In the more or less attractive town of Puerto Montt, I take one blue sky day to wander about its public market area.  There, stalls of fresh and smoked fish, mostly salmon, clams, scallops, and a variety of other seafoods, stand side by side, their owners hawking in a friendly but insistent manner.  Other stalls are stuffed with local made woolens of every description, jewjaws and gimcracks, dust collectors mostly.

That same afternoon, Toby, engineer Kyle and I board the motor vessel Atmosphere by invitation of her captain, a veteran of 30 years in the Chilean navy.  The boat is 160 feet, 800 tons, and newly built by the yard that will be doing our refit work.   It is designed to take fishermen up the Chilean canals flyfishing for salmon, which this area has in great abundance, and accommodate them in style for up to two weeks at a trip.  She is finely made but not a yacht by conventional standards.  Still the visit is worthwhile and we learn that the yard for our refit work is fully capable of building a high quality yacht, if not on the level of the Dutch.

Next day Indigo makes her way out of Puerto Montt and its enclosing gulf on our way to the refit yard at Valdivia, about 24 hours away.  The trip is mostly uneventful but somewhat rolly due to the lack of one stabilizer.  As night begins to fall, Toby slows Indigo to avoid hitting humpback whales.  The sea is covered as far as the eye can see with blow spouts from these creatures.  It’s an odd site to look around the ocean suface and see so many columns of whale blows.  We also see a school of small, black and white spinner dolphins doing acrobatics.

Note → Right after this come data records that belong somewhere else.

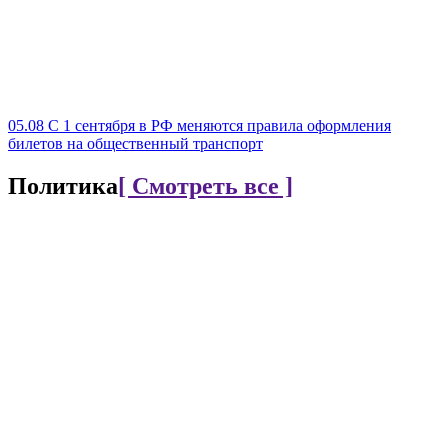
05.08
С 1 сентября в РФ меняются правила оформления
билетов на общественный транспорт
Политика
[ Смотреть все ]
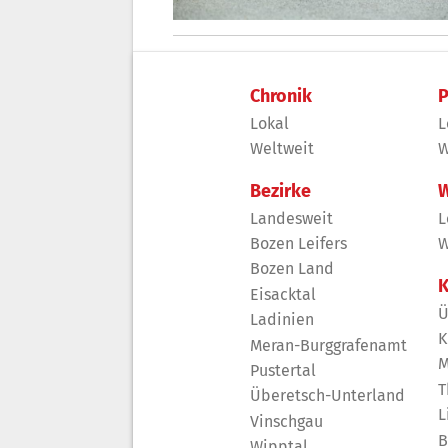
Chronik
P
Lokal
L
Weltweit
W
Bezirke
W
Landesweit
L
Bozen Leifers
W
Bozen Land
K
Eisacktal
Ü
Ladinien
K
Meran-Burggrafenamt
M
Pustertal
T
Überetsch-Unterland
L
Vinschgau
B
Wipptal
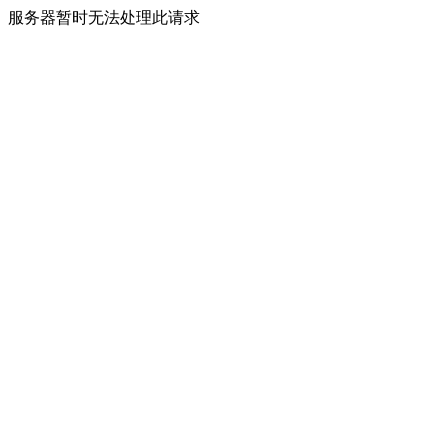
服务器暂时无法处理此请求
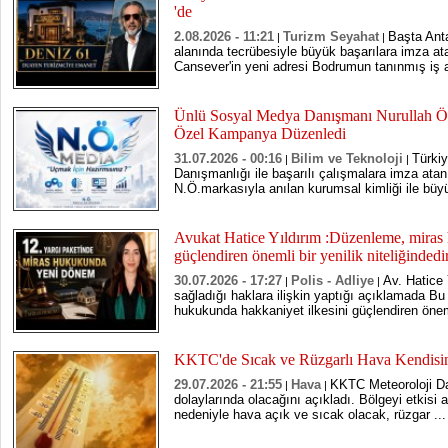
'de
2.08.2026 - 11:21
Turizm Seyahat
Başta Ant
|
|
alanında tecrübesiyle büyük başarılara imza a
Cansever'in yeni adresi Bodrumun tanınmış iş 
Ünlü Sosyal Medya Danışmanı Nurullah Ö
Özel Kampanya Düzenledi
31.07.2026 - 00:16
Bilim ve Teknoloji
Türki
|
|
Danışmanlığı ile başarılı çalışmalara imza atan
N.Ö.markasıyla anılan kurumsal kimliği ile büyü
Avukat Hatice Yıldırım :Düzenleme, miras 
güçlendiren önemli bir yenilik niteliğindedi
30.07.2026 - 17:27
Polis - Adliye
Av. Hatice
|
|
sağladığı haklara ilişkin yaptığı açıklamada B
hukukunda hakkaniyet ilkesini güçlendiren önemli
KKTC'de Sıcak ve Rüzgarlı Hava Kendisini
29.07.2026 - 21:55
Hava
KKTC Meteoroloji Da
|
|
dolaylarında olacağını açıkladı. Bölgeyi etkisi 
nedeniyle hava açık ve sıcak olacak, rüzgar ...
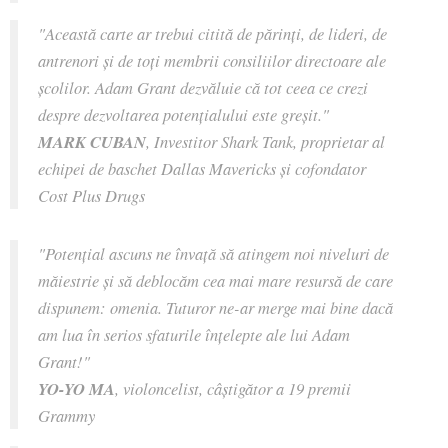
"Această carte ar trebui citită de părinți, de lideri, de
antrenori și de toți membrii consiliilor directoare ale
școlilor. Adam Grant dezvăluie că tot ceea ce crezi
despre dezvoltarea potențialului este greșit."
MARK CUBAN
, Investitor Shark Tank, proprietar al
echipei de baschet Dallas Mavericks și cofondator
Cost Plus Drugs
"Potențial ascuns ne învață să atingem noi niveluri de
măiestrie și să deblocăm cea mai mare resursă de care
dispunem: omenia. Tuturor ne-ar merge mai bine dacă
am lua în serios sfaturile înțelepte ale lui Adam
Grant!"
YO-YO MA
, violoncelist, câștigător a 19 premii
Grammy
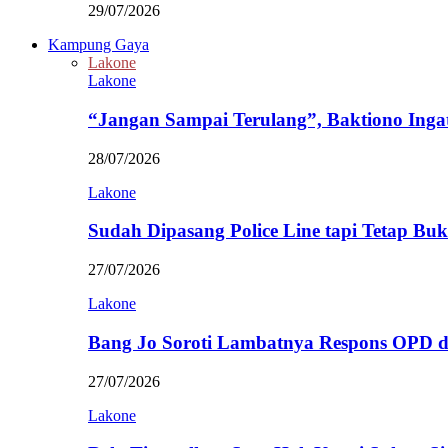
29/07/2026
Kampung Gaya
Lakone
Lakone
“Jangan Sampai Terulang”, Baktiono Inga
28/07/2026
Lakone
Sudah Dipasang Police Line tapi Tetap Bu
27/07/2026
Lakone
Bang Jo Soroti Lambatnya Respons OPD 
27/07/2026
Lakone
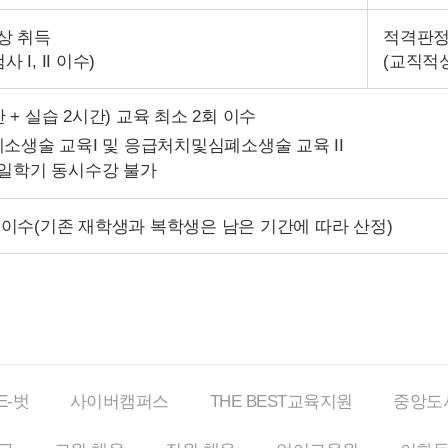
상 취득
적격판정
I, II 이수)
(교직적성
 + 실습 2시간) 교육 최소 2회 이수
생술 교육I 및 응급처치및심폐소생술 교육 II
 동일학기 동시수강 불가
 이수(기존 재학생과 복학생은 남은 기간에 따라 산정)
E-벗
사이버
캠퍼스
THE BEST
교육지원
중앙도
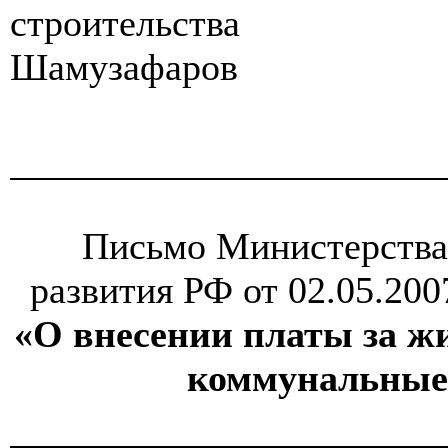
строительства
Шамузафаров
Письмо Министерства
развития РФ от 02.05.20
«О внесении платы за ж
коммунальные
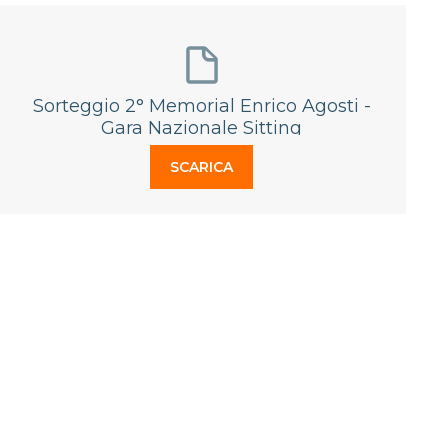
Sorteggio 2° Memorial Enrico Agosti -
Gara Nazionale Sitting
SCARICA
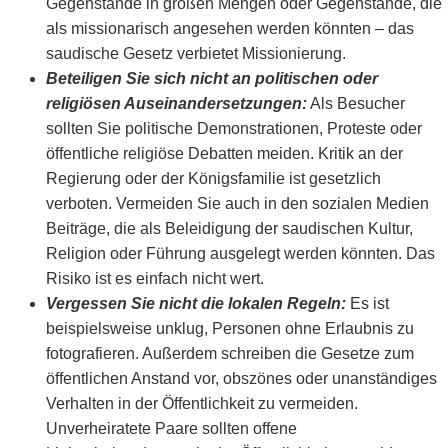
Gegenstände in großen Mengen oder Gegenstände, die
als missionarisch angesehen werden könnten – das
saudische Gesetz verbietet Missionierung.
Beteiligen Sie sich nicht an politischen oder
religiösen Auseinandersetzungen:
Als Besucher
sollten Sie politische Demonstrationen, Proteste oder
öffentliche religiöse Debatten meiden. Kritik an der
Regierung oder der Königsfamilie ist gesetzlich
verboten. Vermeiden Sie auch in den sozialen Medien
Beiträge, die als Beleidigung der saudischen Kultur,
Religion oder Führung ausgelegt werden könnten. Das
Risiko ist es einfach nicht wert.
Vergessen Sie nicht die lokalen Regeln:
Es ist
beispielsweise unklug, Personen ohne Erlaubnis zu
fotografieren. Außerdem schreiben die Gesetze zum
öffentlichen Anstand vor, obszönes oder unanständiges
Verhalten in der Öffentlichkeit zu vermeiden.
Unverheiratete Paare sollten offene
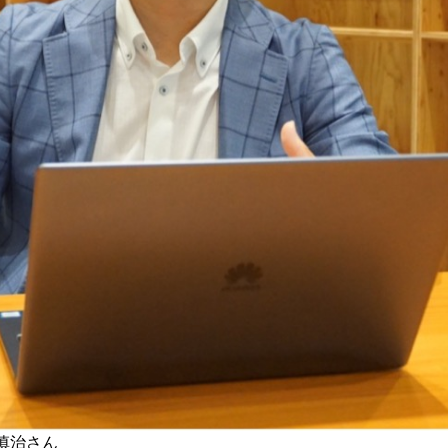
徳永慎治さん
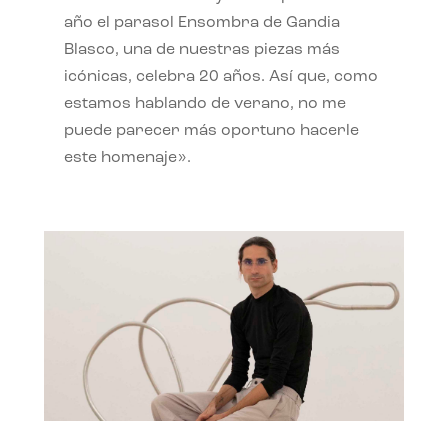
año el parasol Ensombra de Gandia
Blasco, una de nuestras piezas más
icónicas, celebra 20 años. Así que, como
estamos hablando de verano, no me
puede parecer más oportuno hacerle
este homenaje».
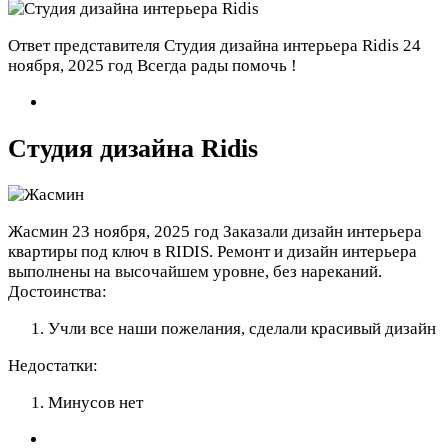
Ответ представителя Студия дизайна интерьера Ridis
24
ноября, 2025 год
Всегда рады помочь !
Студия дизайна Ridis
Жасмин
23 ноября, 2025 год
Заказали дизайн интерьера
квартиры под ключ в RIDIS. Ремонт и дизайн интерьера
выполнены на высочайшем уровне, без нареканий.
Достоинства:
Учли все наши пожелания, сделали красивый дизайн
Недостатки:
Минусов нет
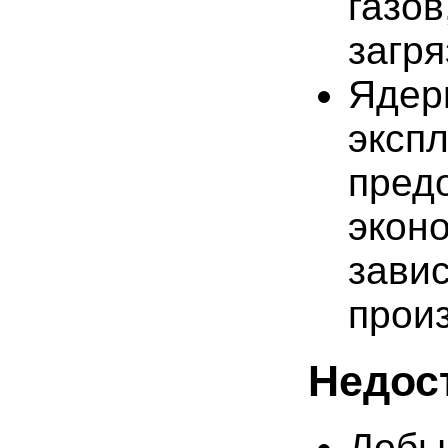
газов
загря
Ядер
эксп
пред
экон
зави
произ
Недос
Добы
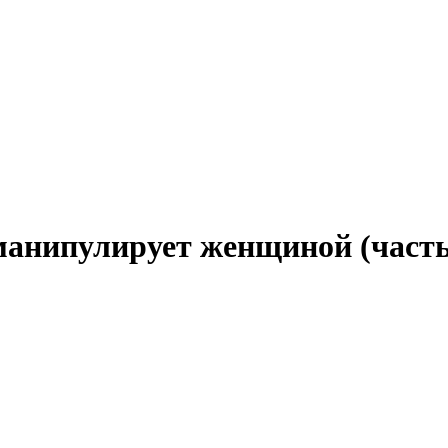
манипулирует женщиной (часть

We arrive at the mouth of Rio Valdivia in the morning, enter the river and idle there for an hour awaiting the river pilot to join us, along with two technicians who will conduct baseline tests on vibration and noise.  These tests will be used to determine the nature of the work we’ll have done and, when the work is complete, whether it has been beneficial.

The day is glorious as Indigo makes her way up river, surrounded by heavily forested hillsides, a few brightly painted homes, some agriculture, and saltmarshes.  Seals gambol and waterfowl circle overhead, seemingly oblivious to our intrusion.  Ten miles upstream, we reach the industrial shipyard, quite out of place in this scenic wonderland reminding me of the Austrian countryside.  Now tied up to the yard’s bulkhead where ships and yachts await hauling out, we complete our preparations for the two month work period Indigo will need before she sets off across the Pacific.

In just two days, I’ll board a plane and return to Jacksonville after being gone more than four months.  It’s a change I look forward to but not without some regret.  I’ve loved every moment on Indigo.  Through fair seas and foul, times spent with friends aboard both new and old, great meals, friendly and professional crew, scenic wonders, it has been all I could have wished for, and I’ll be eager to return.  Still I’ve missed Kitty and Grant and our friends at home and in the Bahamas, golf games with buddies, quiet times in our condo, dinners out with good friends, and the now quieter challenges of the office.

While Indigo is here in Valdivia, Toby and Geraldine will be off to Australia for their wedding and honeymoon, and all of us wish them well and a safe and speedy return.  Tonya, our wonderful stewardess, and the two Kyles (aka Shaggy and Diesel) will remain here along with a Uruguayan project manager, Roberto, we’ve hired to oversee the refit work.  The two Kyles will alternate taking much needed and deserved vacations as the work progresses.

I’ll miss the whole crew while I’m gone.  Living together with them these last months, though in close quarters and at all hours of day and night, has been a real pleasure for me.  We’ve each tried to stay out of the others’ hair, we’ve all been scrupulously polite and fair minded.  There have been no cross words exchanged, at least that I can recall.  They need the time to recharge, to explore Chile and to complete all the refit work.  I leave knowing Indigo is in competent and professional hands.